L loop- The occluso-gingivally height was kept 10 mm and mesio-distally it extended to 10 mm (2),(10). Opus loop- Occluso-gingivally height was kept 10 mm and mesiodistally it extended to 10 mm (2),(11).
PRP loop was designed by Dr. Pallavi Daigavane. The dimensions included occluso-gingival height of 10 mm and mesio-distal extension of 10 mm (Table/Fig 1)a-c (2). The loop was named PRP based on its structure which resembles the three alphabets P, R, and P. When the clinicians start fabricating the loop, they bend the wire in the shape of P, then they further extend the wire and make the reverse P. Finally, the wire is bent to create an R shape (Table/Fig 2).
Different pre-activation bends were applied to all three loops on alpha side (towards canine bracket) and beta side (towards premolar bracket) and models were prepared accordingly. A total of thirty-six loop models were prepared with and without pre-activation bends for the study (Table/Fig 3),(Table/Fig 4).
Methodology for analysis:
i. For loops without pre-activation bends: After modelling of the loops, a fixed point was determined on the alpha position (towards the canine bracket). The terminal node on the beta side (towards the premolar bracket) was displaced by 1 mm. Force and moment was produced on the terminal node towards the alpha side (towards the canine bracket).
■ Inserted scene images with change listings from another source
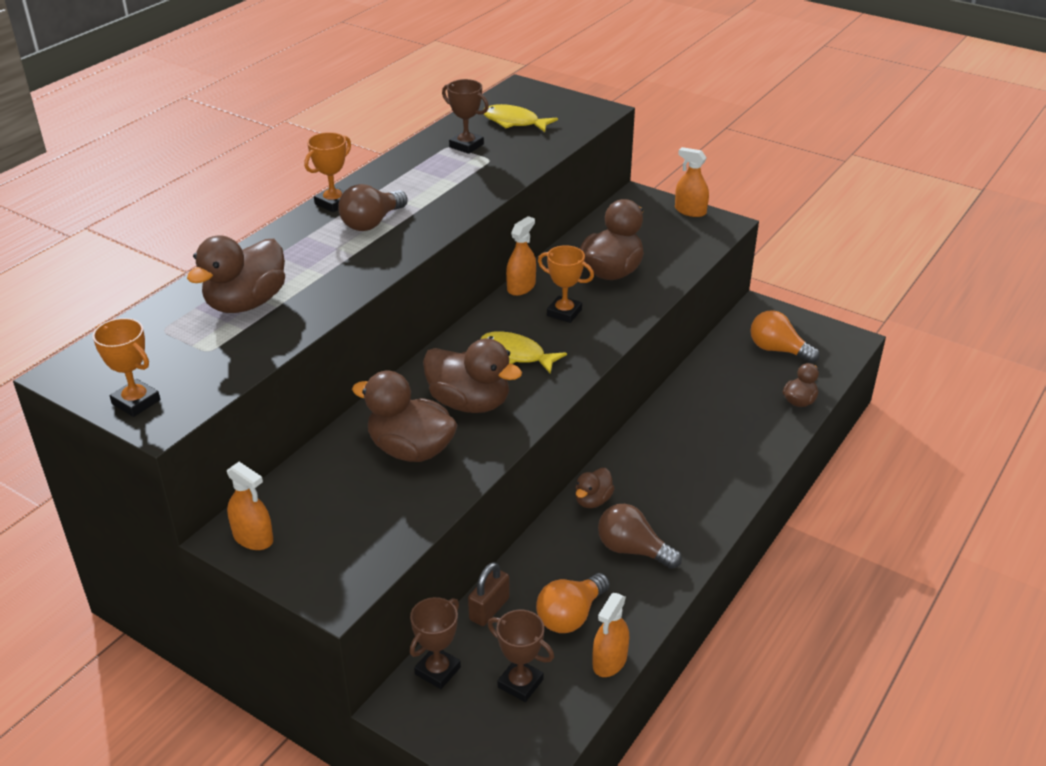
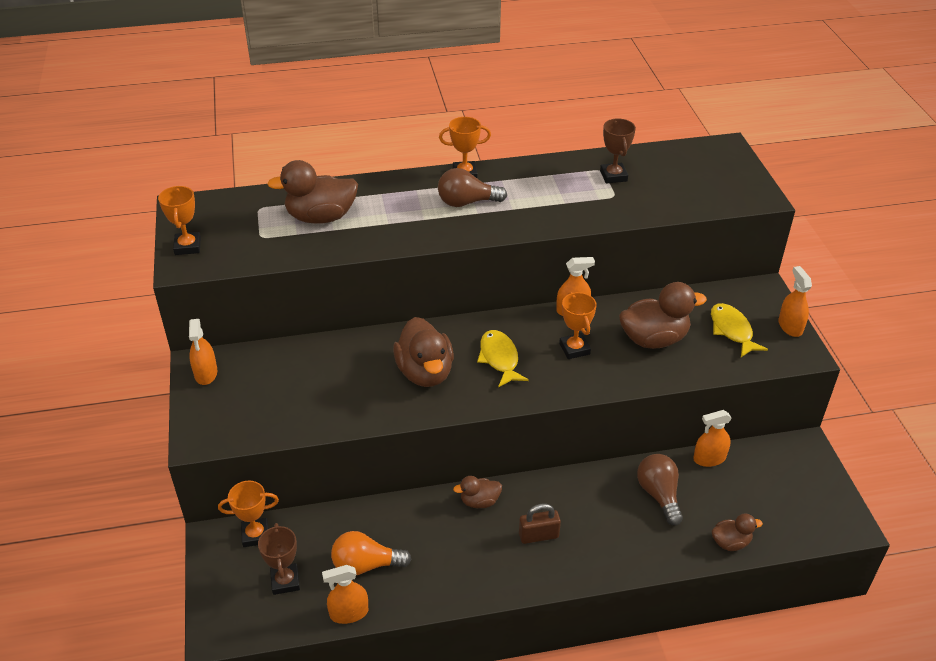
camera: 45 degrees right, 5 degrees up
brown duck [352,371,457,462] -> none
brown trophy [410,597,461,689] -> orange trophy [218,481,279,547]
brown padlock [468,562,510,626] -> brown padlock moved to [519,503,561,544]
yellow fish [483,104,558,132] -> yellow fish moved to [711,303,768,357]
brown light bulb [598,504,682,569] -> brown light bulb moved to [637,454,683,526]
orange light bulb [750,310,820,363] -> none
none -> orange spray bottle [693,410,732,467]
ii. For loops with pre-activation bends:
Methodology for analysis of loops with pre-activation bends:
Step 1: Loops were prepared with pre-activated bends and imported to ANSYS for analysis (Table/Fig 4)a-c.
Step 2: The terminal β node towards the premolar was fixed and α segment towards the canine was displaced.
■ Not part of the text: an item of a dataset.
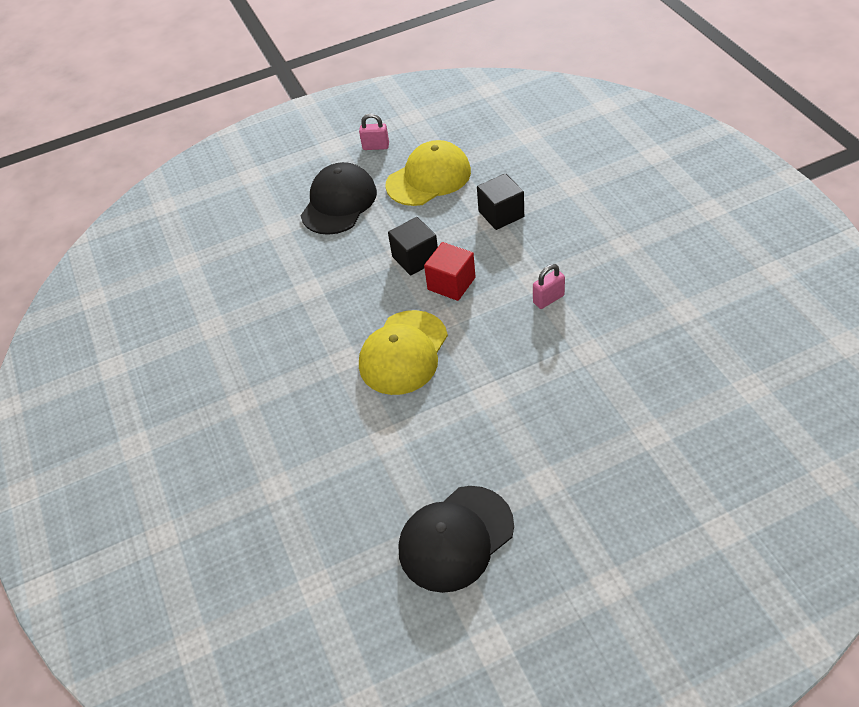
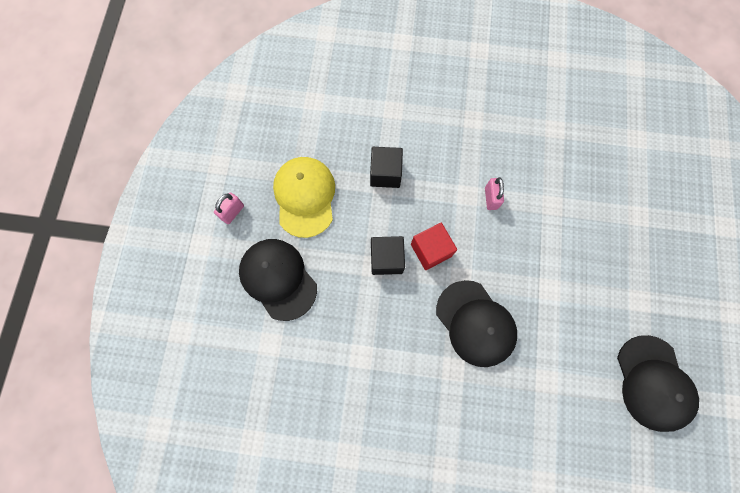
camera: 65 degrees left, 25 degrees up
yellow cap [359,310,448,395] -> black cap [436,280,517,367]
Step 3: The displacement was between 0.1-1 mm. At each displacement moment and force were noted on terminal nodes.
Step 4: Subsequently, the terminal node on the beta side towards premolar bracket was displaced by 1 mm, after which the force and the moment produced on the terminal node was recorded.
Statistical Analysis
The statistical analysis was carried out using IBM SPSS version 27.0 software. To compare the performance of the three loops (PRP Loop, Opus Loop, and L Loop), the one-way Analysis of Variance (ANOVA) test and group descriptive function of the software was utilised to compare the means and to find out group descriptive.
Results
A total of 36 FEM models were studied to evaluate the M/F ratio, and the maximum force generated by the respective Loop Models after their activation. Statistical analysis revealed that the M/F ratio mean at different pre-activation bends of PRP loop was 8.37, Opus loop was 6.37 and L loop was 5.26. Therefore, according to (Table/Fig 5),(Table/Fig 6) PRP had the highest value of M/F ratio mean in comparison of other two loops.
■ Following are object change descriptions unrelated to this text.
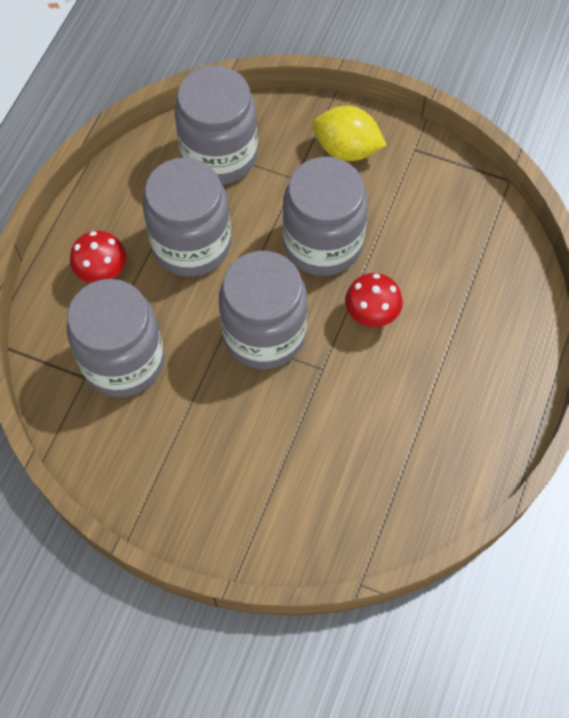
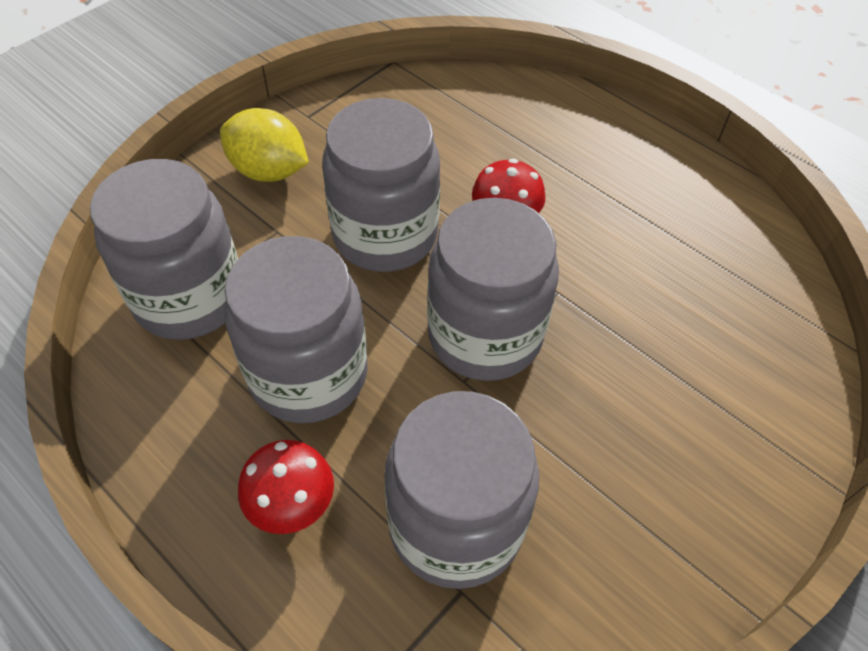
camera: 70 degrees left, 10 degrees down
yellow lemon [312,106,386,161] -> yellow lemon turned 75 degrees clockwise [220,108,309,182]

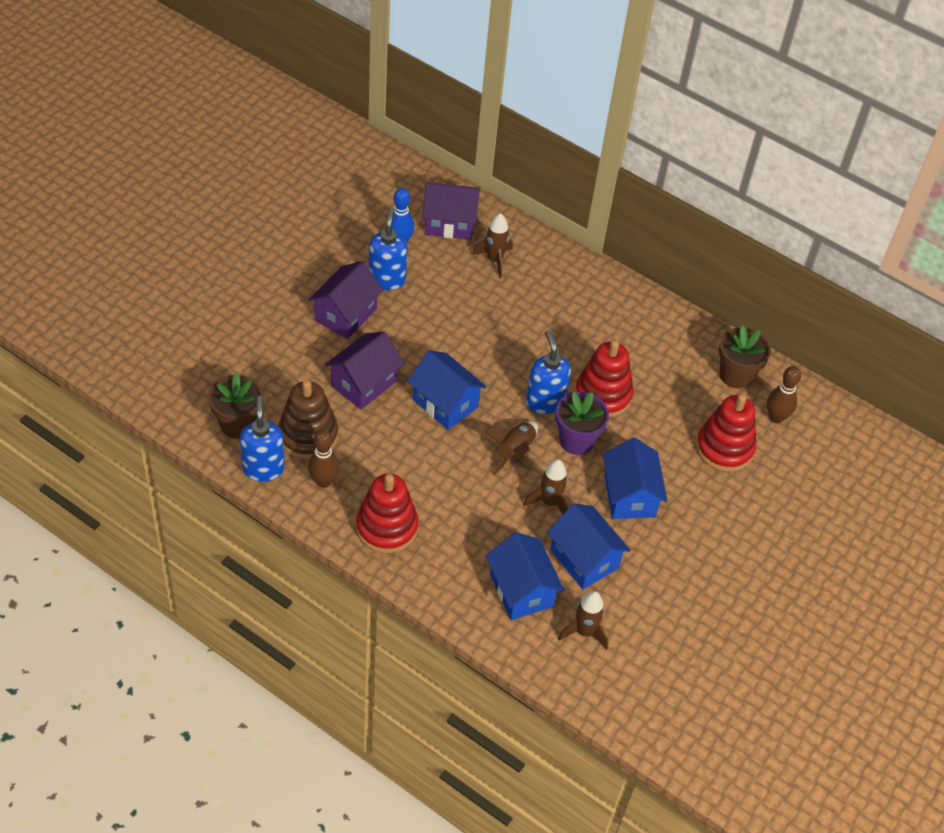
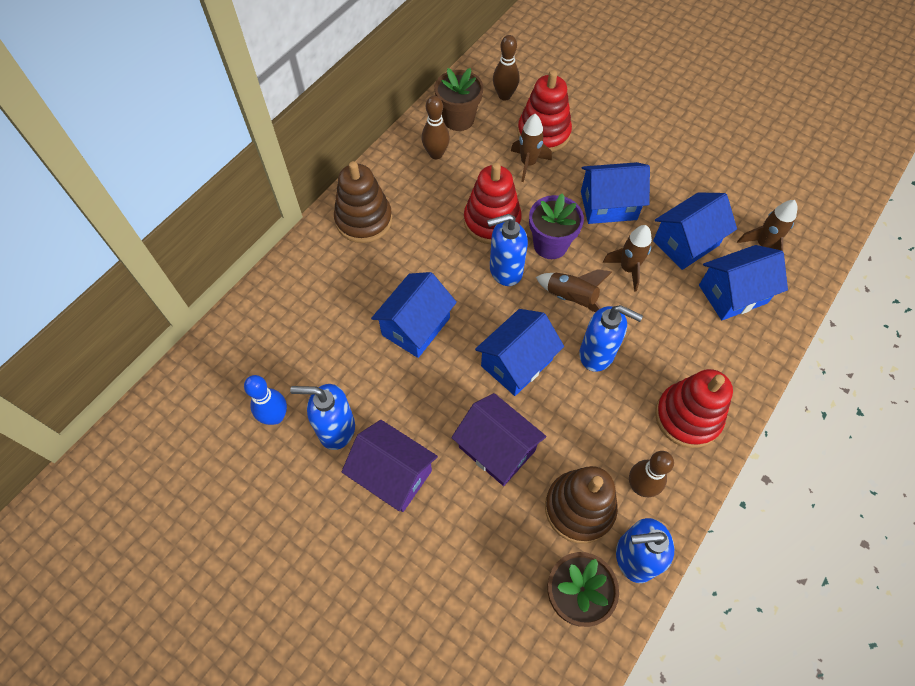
camera: 85 degrees left, 10 degrees up
purple house [422,182,480,240] -> none
brown rocket [472,213,513,278] -> brown rocket moved to [511,114,552,182]
none -> brown stacking toy [334,161,392,243]
none -> blue house [371,272,457,358]
none -> brown bowling pin [422,96,450,159]
none -> blue soap dispenser [579,305,643,372]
In 0.017×0.025 TMA wire without pre-activation bend at 0ºα and 0ºβ bend with displacement of 0.1 to 1 mm, the M/F ratio of PRP loop was 8.30, opus loop was 6.84 and L loop was 5.60. PRP loop exhibited greater M/F ratio than Opus and L loop with 0º pre-activation bends (Table/Fig 7),(Table/Fig 8). After increasing pre-activation bend with displacement of 0.1 to 1 mm, the PRP loop had higher M/F ratio than opus and L loop. At pre-activation bend of 15ºα and 25ºβ bend; the PRP loop showed highest M/F ratio of 9.09, while the opus loop showed 6.55 and L loop showed 4.85. This indicates that at 15ºα and 25ºβ bend, the PRP loop has more bodily or translatory movement as compared to the opus loop and L loop (Table/Fig 7),(Table/Fig 8).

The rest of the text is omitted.